Quand peut-on faucher une prairie permanente ?
Le cumul des températures (somme des températures quotidiennes, comprises entre 0 et 18°C depuis le 1er février) est un premier repère. S’il atteint entre 800 et 900 °C, une fauche précoce peut être envisagée. Dans la Somme, la station d’Abbeville affichait 879°C le 3 mai. Les premières fauches peuvent donc être prévues. Ensuite, tout dépend du choix que fait l’agriculteur. S’il veut privilégier la qualité nutritionnelle, il peut faucher du stade épi 10 cm dans la gaine jusqu’au stade début épiaison, pour un ensilage. Plus on attend, plus le taux de MAT (matière azotée totale) et la valeur UF (Unité fourragère) diminue, mais le rendement sera plus élevé.
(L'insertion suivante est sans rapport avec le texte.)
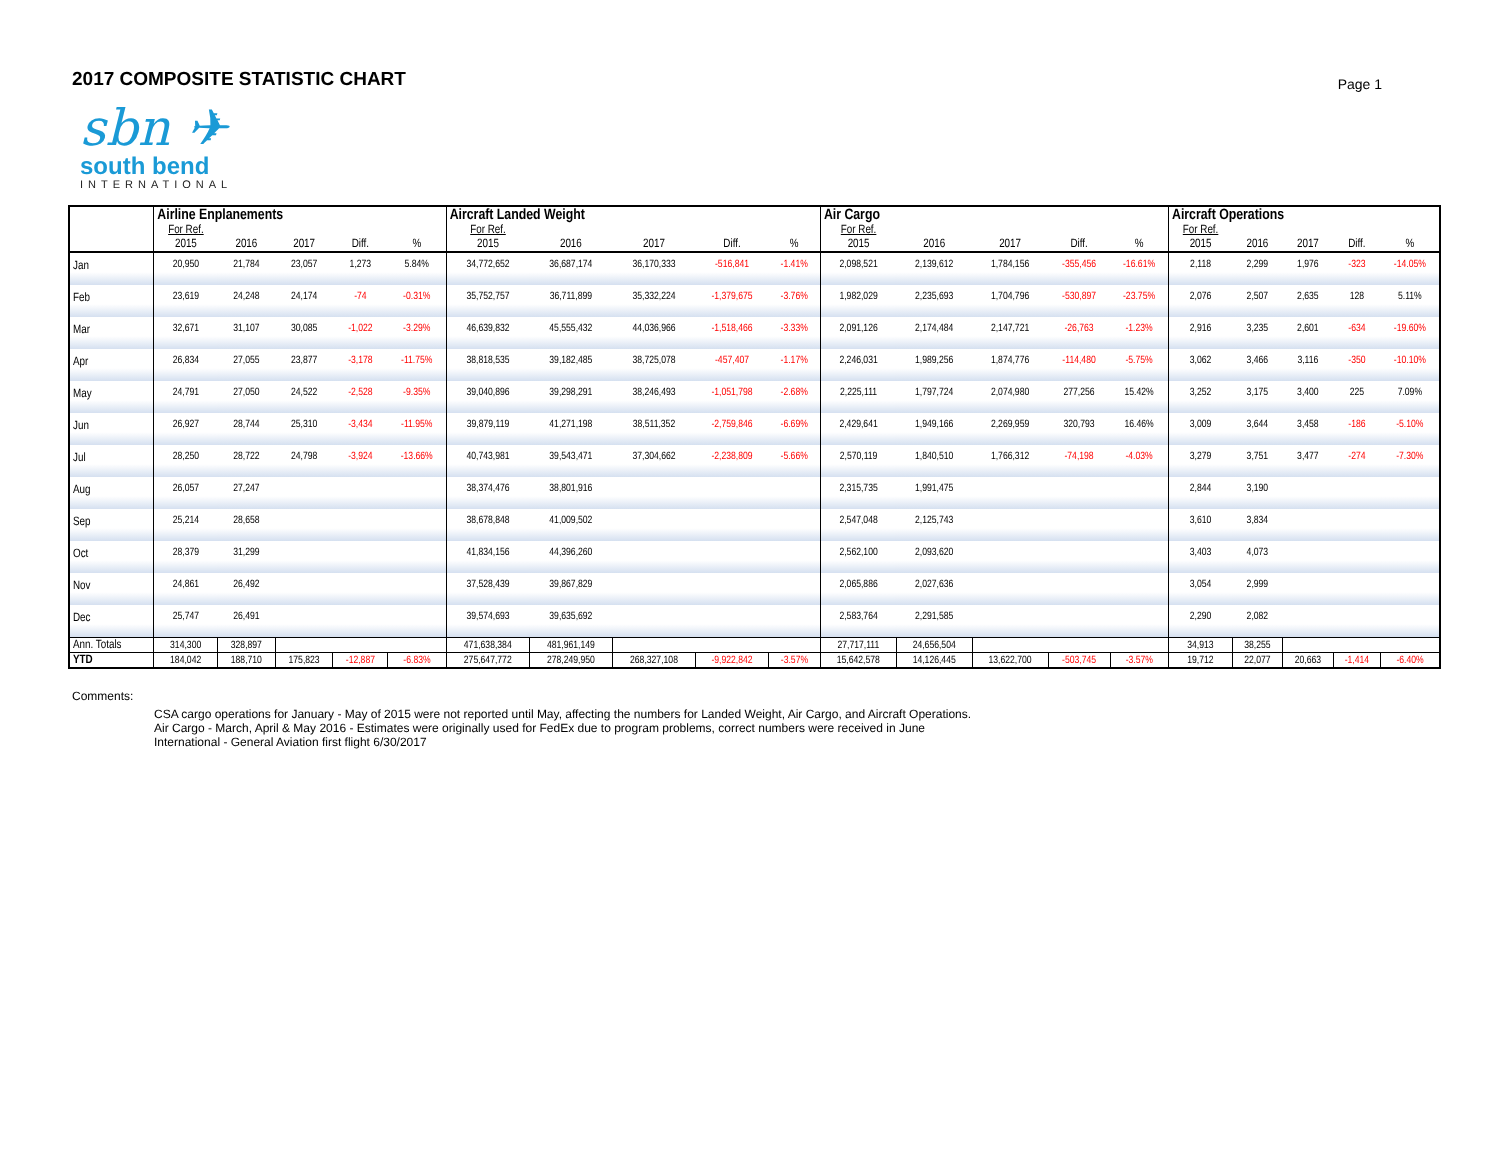2017 COMPOSITE STATISTIC CHART
Page 1
sbn ✈
south bend
INTERNATIONAL
| | Airline Enplanements | | | | | Aircraft Landed Weight | | | | | Air Cargo | | | | | Aircraft Operations | | | | |
| --- | --- | --- | --- | --- | --- | --- | --- | --- | --- | --- | --- | --- | --- | --- | --- | --- | --- | --- | --- | --- |
| | For Ref. | | | | | For Ref. | | | | | For Ref. | | | | | For Ref. | | | | |
| | 2015 | 2016 | 2017 | Diff. | % | 2015 | 2016 | 2017 | Diff. | % | 2015 | 2016 | 2017 | Diff. | % | 2015 | 2016 | 2017 | Diff. | % |
| Jan | 20,950 | 21,784 | 23,057 | 1,273 | 5.84% | 34,772,652 | 36,687,174 | 36,170,333 | -516,841 | -1.41% | 2,098,521 | 2,139,612 | 1,784,156 | -355,456 | -16.61% | 2,118 | 2,299 | 1,976 | -323 | -14.05% |
| Feb | 23,619 | 24,248 | 24,174 | -74 | -0.31% | 35,752,757 | 36,711,899 | 35,332,224 | -1,379,675 | -3.76% | 1,982,029 | 2,235,693 | 1,704,796 | -530,897 | -23.75% | 2,076 | 2,507 | 2,635 | 128 | 5.11% |
| Mar | 32,671 | 31,107 | 30,085 | -1,022 | -3.29% | 46,639,832 | 45,555,432 | 44,036,966 | -1,518,466 | -3.33% | 2,091,126 | 2,174,484 | 2,147,721 | -26,763 | -1.23% | 2,916 | 3,235 | 2,601 | -634 | -19.60% |
| Apr | 26,834 | 27,055 | 23,877 | -3,178 | -11.75% | 38,818,535 | 39,182,485 | 38,725,078 | -457,407 | -1.17% | 2,246,031 | 1,989,256 | 1,874,776 | -114,480 | -5.75% | 3,062 | 3,466 | 3,116 | -350 | -10.10% |
| May | 24,791 | 27,050 | 24,522 | -2,528 | -9.35% | 39,040,896 | 39,298,291 | 38,246,493 | -1,051,798 | -2.68% | 2,225,111 | 1,797,724 | 2,074,980 | 277,256 | 15.42% | 3,252 | 3,175 | 3,400 | 225 | 7.09% |
| Jun | 26,927 | 28,744 | 25,310 | -3,434 | -11.95% | 39,879,119 | 41,271,198 | 38,511,352 | -2,759,846 | -6.69% | 2,429,641 | 1,949,166 | 2,269,959 | 320,793 | 16.46% | 3,009 | 3,644 | 3,458 | -186 | -5.10% |
| Jul | 28,250 | 28,722 | 24,798 | -3,924 | -13.66% | 40,743,981 | 39,543,471 | 37,304,662 | -2,238,809 | -5.66% | 2,570,119 | 1,840,510 | 1,766,312 | -74,198 | -4.03% | 3,279 | 3,751 | 3,477 | -274 | -7.30% |
| Aug | 26,057 | 27,247 | | | | 38,374,476 | 38,801,916 | | | | 2,315,735 | 1,991,475 | | | | 2,844 | 3,190 | | | |
| Sep | 25,214 | 28,658 | | | | 38,678,848 | 41,009,502 | | | | 2,547,048 | 2,125,743 | | | | 3,610 | 3,834 | | | |
| Oct | 28,379 | 31,299 | | | | 41,834,156 | 44,396,260 | | | | 2,562,100 | 2,093,620 | | | | 3,403 | 4,073 | | | |
| Nov | 24,861 | 26,492 | | | | 37,528,439 | 39,867,829 | | | | 2,065,886 | 2,027,636 | | | | 3,054 | 2,999 | | | |
| Dec | 25,747 | 26,491 | | | | 39,574,693 | 39,635,692 | | | | 2,583,764 | 2,291,585 | | | | 2,290 | 2,082 | | | |
| Ann. Totals | 314,300 | 328,897 | | | | 471,638,384 | 481,961,149 | | | | 27,717,111 | 24,656,504 | | | | 34,913 | 38,255 | | | |
| YTD | 184,042 | 188,710 | 175,823 | -12,887 | -6.83% | 275,647,772 | 278,249,950 | 268,327,108 | -9,922,842 | -3.57% | 15,642,578 | 14,126,445 | 13,622,700 | -503,745 | -3.57% | 19,712 | 22,077 | 20,663 | -1,414 | -6.40% |
Comments:
CSA cargo operations for January - May of 2015 were not reported until May, affecting the numbers for Landed Weight, Air Cargo, and Aircraft Operations.
Air Cargo - March, April & May 2016 - Estimates were originally used for FedEx due to program problems, correct numbers were received in June
International - General Aviation first flight 6/30/2017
Le raisonnement est à faire en fonction des besoins de l’exploitation : certains vont privilégier la qualité pour des animaux à forts besoins, d’autres un fourrage plus fibreux pour les rations acidogènes ou miser sur plus de rendement pour faire des stocks. Au-delà de la théorie c’est le temps qui décide et il ne faut pas laisser passer une bonne fenêtre météo même si la récolte est un peu précoce.
Ensilage, enrubannage, foin… Quels sont les avantages et les inconvénients de chacun ?
Pour une récolte précoce, l’ensilage et l’enrubannage seront privilégiés car ils permettent une souplesse lors de la récolte. Le coût de récolte est à prendre en compte. Selon une étude menée par le site Perel (Pérenniser l’élevage par l’autonomie fourragère), pour 4 à 5 t de MS (matière sèche)/ha, comptez 45 €/t de MS pour un ensilage, 65 €/t de MS pour de l’enrubannage et environ 40 €/t de MS pour du foin, hors main-d’œuvre. L’enrubannage est plus coûteux puisqu’il faut filmer les ballots. D’un autre côté, il peut être stocké à l’extérieur et sa distribution est facile. Il est également intéressant pour les petits chantiers, car il évite de faire déplacer l’ensileuse. Sous-estimé, le chantier d’ensilage d’herbe est souvent associé à de l’entraide et du matériel.
Les valeurs nutritives sont aussi différentes. Selon les tables de l’Inra 2007, pour un ensilage pré fané, premier cycle, l’ensilage aura une valeur de 0,85 UF (unité fourragère), 87 g PDIN*, 72 g PDIE** et une unité encombrement (UEB) de 1,06. Pour le foin de premier cycle au 10/06, on peut compter 0,72 UF, 69 g PDIN,82 g PDIE et 1,11 d’UEB. Le foin est ainsi plus encombrant que l’ensilage, mais il maintient un bon équilibre protéine-énergie malgré une perte de valeur PDIN et UF.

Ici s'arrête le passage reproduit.